Schnur later became chairman of the Fair Political Practices Commission and today directs the Jesse M. Unruh Institute of Politics at the University of Southern California.
Schnur, one of the state's most knowledgeable and insightful political observers, is proposing a ban on legislators raising campaign money while in session, arguing that it would reduce special-interest money.
"Caught between the competing pressures of formulating policy for the people and soliciting money for their next campaign," Schnur wrote in The Bee, "enterprising legislators can schedule a fundraising reception within a five-minute walk from the floor of the state Assembly or Senate, rush out to scoop up a stack of campaign contributions, and be back at their desks before the ink on the checks has dried."
True enough. But what he proposes wouldn't materially affect special-interest influence on the legislative process, and, like other supposed "reforms," might make influence-peddling less transparent.
The Capitol's fundamental business is extracting money from some and giving it to others – sometimes openly, through taxes, fees and the budget, and sometimes indirectly, through measures imposing mandates, carving out exemptions and so forth.
A ballpark estimate is that decisions by the Legislature, the governor, other elected officials and their appointees has an annual impact in excess of a half-trillion dollars – via taxes, budgets, federal funds, insurance premiums, utility rates, horse racing franchises, casino gambling compacts, medical procedure rules and so forth.
More than a thousand lobbyists are employed by many thousands of clients to affect those decisions. A few hundred million dollars in campaign contributions and lobbying fees are relative chicken feed.
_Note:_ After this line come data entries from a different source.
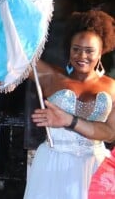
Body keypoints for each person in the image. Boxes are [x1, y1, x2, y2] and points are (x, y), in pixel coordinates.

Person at [23, 10, 115, 199]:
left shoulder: (112, 86)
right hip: (53, 162)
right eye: (76, 49)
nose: (82, 56)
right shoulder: (51, 77)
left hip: (94, 165)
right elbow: (15, 57)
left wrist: (70, 121)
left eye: (89, 51)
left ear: (101, 52)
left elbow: (110, 133)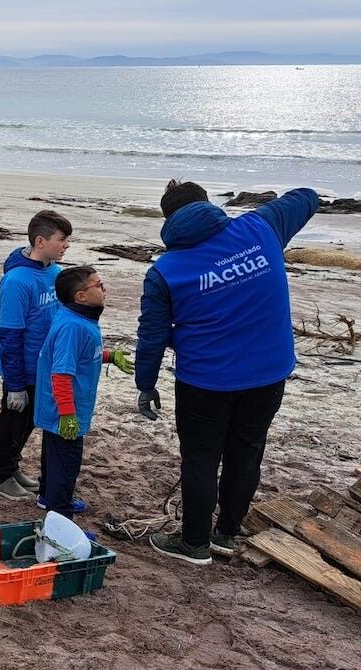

Banning direct contributions doesn't affect the underlying stakes, nor does it reduce the competition for legislative seats. But it would encourage more "independent expenditures" and other subterfuges that mask the real motives and identities of those who seek influence in the Capitol.
Also, a legislative fundraising ban would not affect the governor – who plays an equal role in deciding what becomes law and how those laws are implemented via administrative rules – nor other officials, such as the insurance commissioner or members of tax boards.
Without repealing the Bill of Rights, one cannot truly block the influence of campaign money. The better route would be to require full and immediate public disclosure of all campaign funds so we could make the connections to political decisions, with draconian penalties for violation.
Driving political money further underground, as Schnur's proposal would do, is not the answer.